I feel that all these so-called attempts at ‘engagement’ of the public, have been a cynical ploy to try to give the appearance of being open when in reality they are hiding all the important matters under a cloak of commercial confidentiality.
For example, as I feel that this whole matter was originally started only because of the so-called £40 million ‘loss’ that the hospital had, clearly financial matters are at the heart of this process.
So, I submitted a series of questions on the financial aspects of the proposed franchise of our hospital. Of the seven such questions I asked, five were not answered at all as they were deemed “commercial in confidence” and the two that were given some sort of answer told me that they were still considering offering the potential franchisees a subsidy to take on the franchise and that, basically, there was no ‘Plan B’ should the franchise process fail.
How are we supposed to judge whether the whole process is a good deal for the hospital and for the taxpayer, when we are apparently not to be told what the financial details are, either before or after the issue of the franchise.
What we have been told all along by the East of England strategic projects team is that everything will be OK and the public has effectively been told we should just accept these assurances without any information to back them up.
I agree with The Hunts Post and your correspondent Annie Sly (Letters, October 10) that this whole matter is being treated in a very secretive manner with stringent efforts being made to try to convince everybody that a public consultation/engagement is going on, when it is anything but.
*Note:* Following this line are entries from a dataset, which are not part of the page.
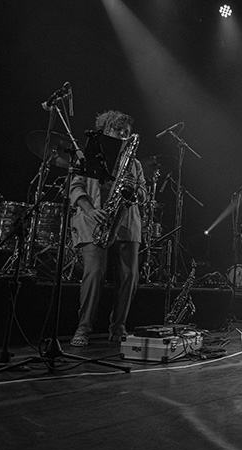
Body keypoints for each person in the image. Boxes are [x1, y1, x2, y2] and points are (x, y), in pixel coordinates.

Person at [69, 110, 147, 347]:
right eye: (118, 131)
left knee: (130, 277)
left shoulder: (134, 164)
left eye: (126, 132)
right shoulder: (88, 156)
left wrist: (135, 190)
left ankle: (118, 327)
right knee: (94, 274)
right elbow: (75, 187)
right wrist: (91, 210)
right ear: (105, 132)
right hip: (94, 223)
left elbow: (143, 194)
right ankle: (83, 329)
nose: (123, 135)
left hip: (126, 225)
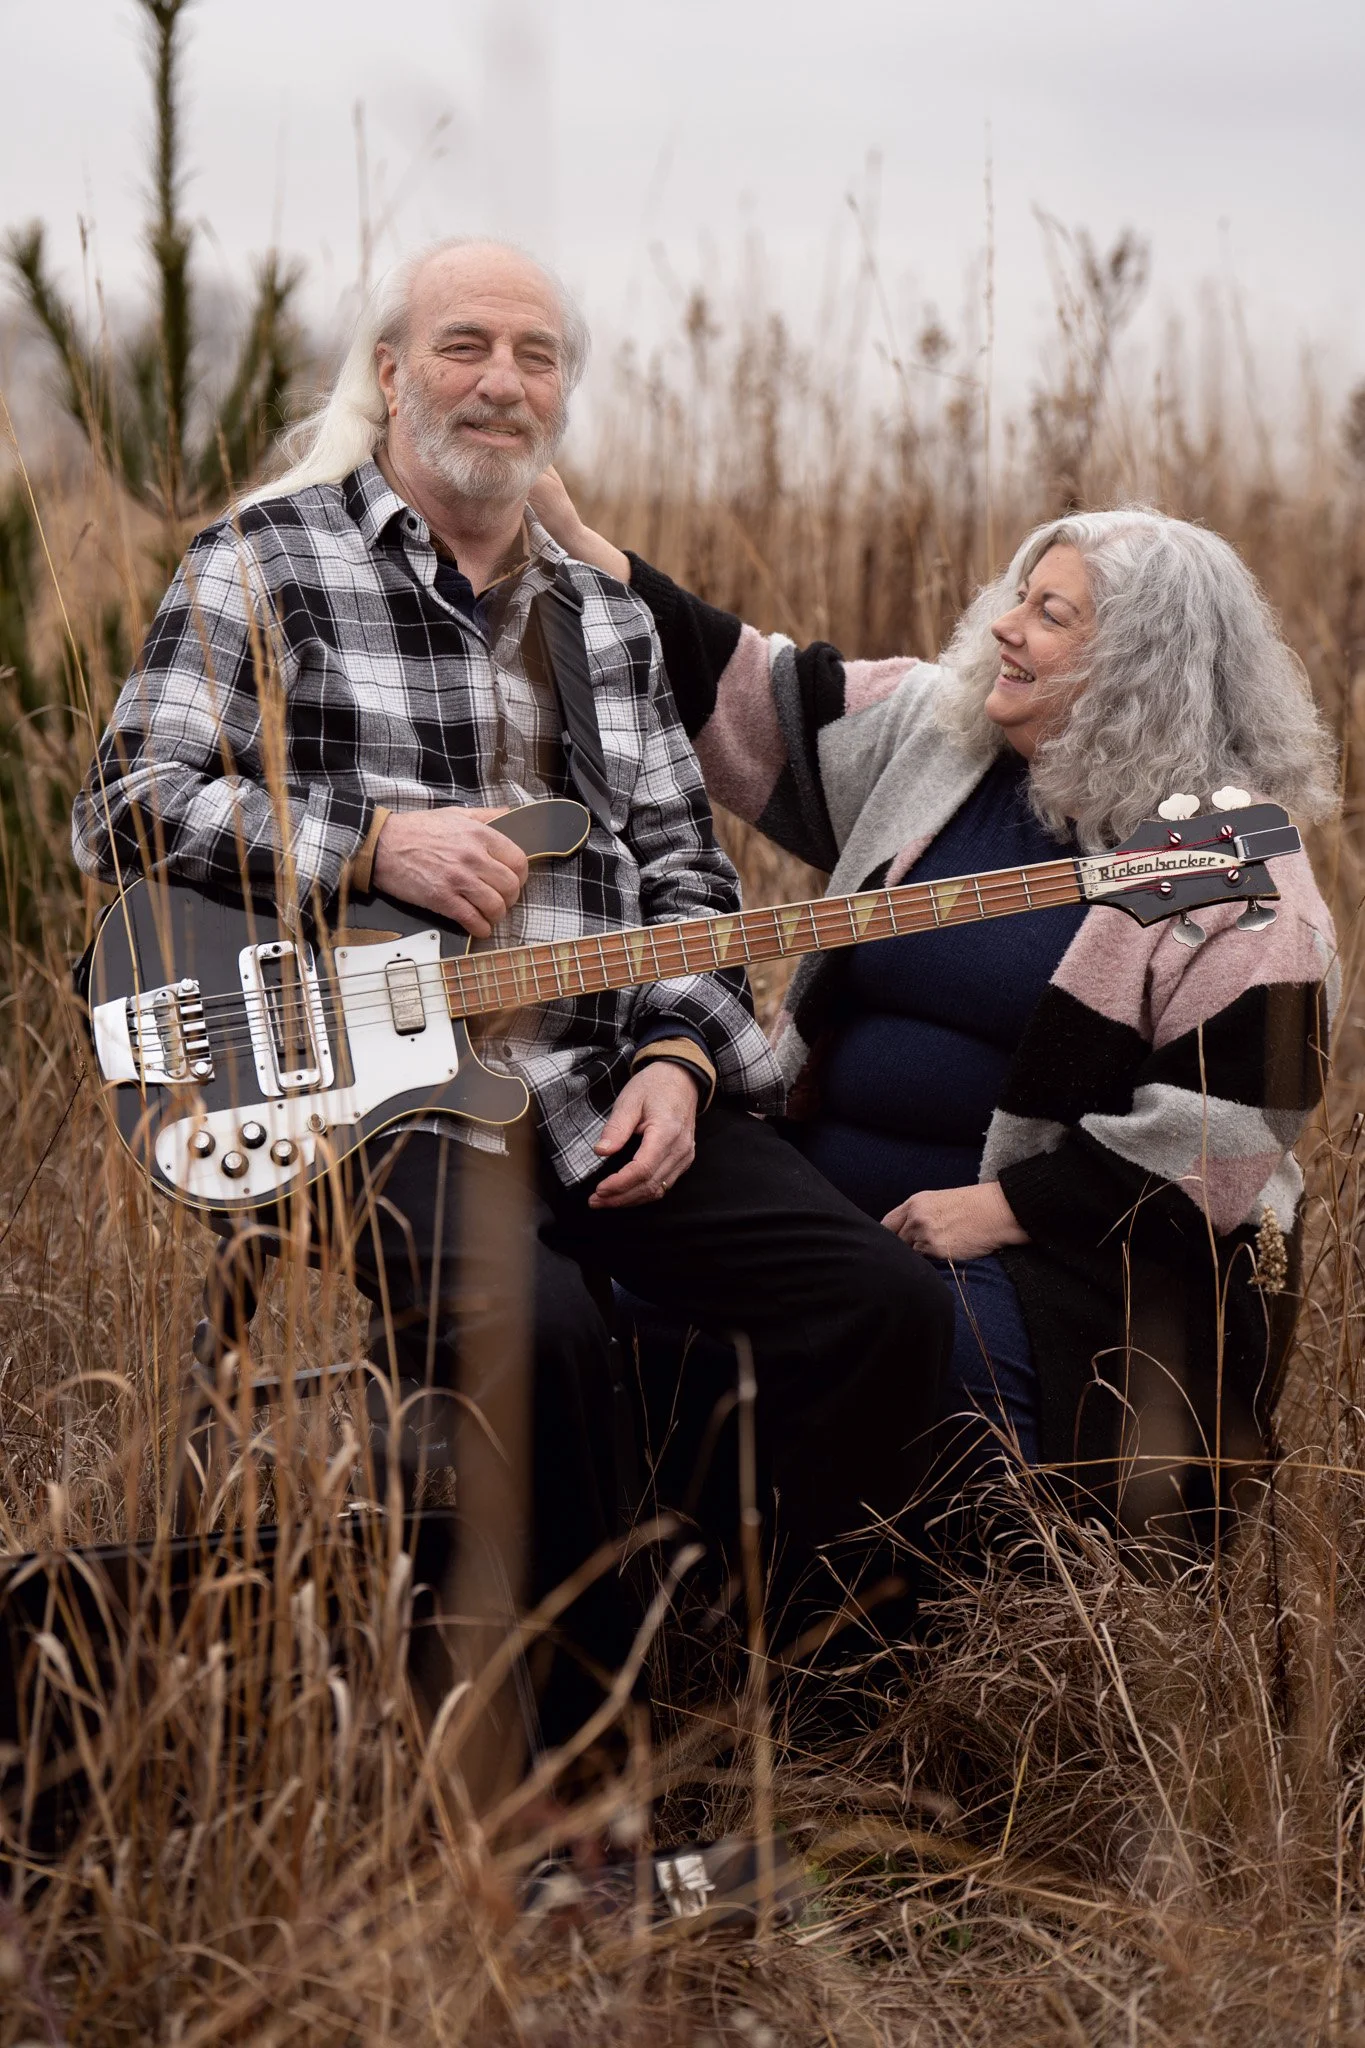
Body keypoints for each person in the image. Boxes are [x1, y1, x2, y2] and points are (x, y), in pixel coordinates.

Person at [71, 240, 954, 1744]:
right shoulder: (262, 562)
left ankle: (786, 1716)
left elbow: (689, 880)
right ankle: (566, 1771)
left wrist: (682, 1056)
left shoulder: (599, 622)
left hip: (606, 1083)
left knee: (876, 1304)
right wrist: (368, 845)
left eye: (536, 354)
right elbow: (122, 803)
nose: (501, 380)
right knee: (532, 1339)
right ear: (394, 373)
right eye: (466, 344)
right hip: (373, 1093)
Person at [529, 476, 1339, 1545]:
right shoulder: (943, 738)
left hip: (1073, 1268)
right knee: (641, 1305)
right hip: (830, 1197)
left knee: (912, 1365)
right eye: (1021, 594)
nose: (1004, 623)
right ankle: (675, 1598)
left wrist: (1006, 1209)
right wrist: (593, 553)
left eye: (1053, 614)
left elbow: (1228, 1134)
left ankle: (863, 1656)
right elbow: (760, 686)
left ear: (1144, 663)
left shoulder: (1230, 862)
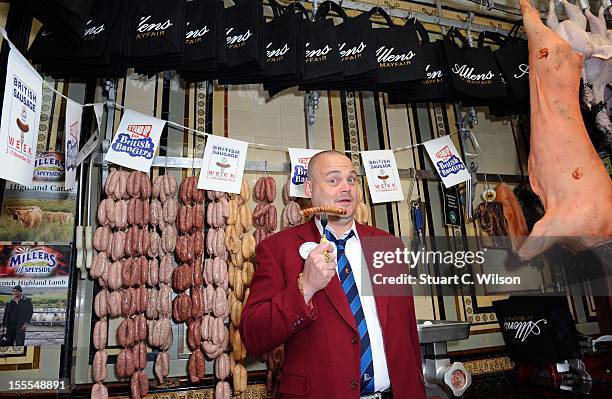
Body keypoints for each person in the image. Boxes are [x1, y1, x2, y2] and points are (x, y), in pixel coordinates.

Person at [240, 151, 425, 399]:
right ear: (309, 189)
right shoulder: (278, 249)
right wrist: (305, 287)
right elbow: (254, 337)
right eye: (333, 180)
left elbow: (407, 332)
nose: (346, 188)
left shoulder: (388, 245)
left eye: (352, 179)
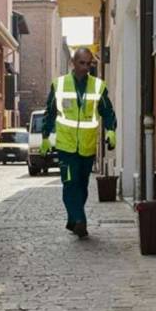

At the public meeting on October 27 we also learned that the stakeholder sub-group, composed of members of various interested bodies throughout the county, and which it is claimed “is there to safeguard the public in the allocation of the franchise”, appeared to be required to interview the two remaining potential franchisees with one hand tied behind their back.
Not only were they limited in the questions that they were allowed to ask, but also had to submit these to the potential franchisees well in advance.
Why did the East of England strategic projects team allow the franchisees apparently to dictate such terms?
Then we have the ridiculous situation with the potential franchisees being told that a subsidy is available for them, while the hospital itself, despite all the problems this whole process has caused, somehow managed not only to continue, but also roughly to break even financially for the last two years.
At the same time it improved care for patients (I should know, having been a patient there for the last two years), met all Government set targets and even, in the last couple of weeks, won prestigious national awards for its standards.
What on earth are we doing spending something like £1m on trying to find a franchisee to take over the management of our hospital, when clearly it is not broke and does not need fixing?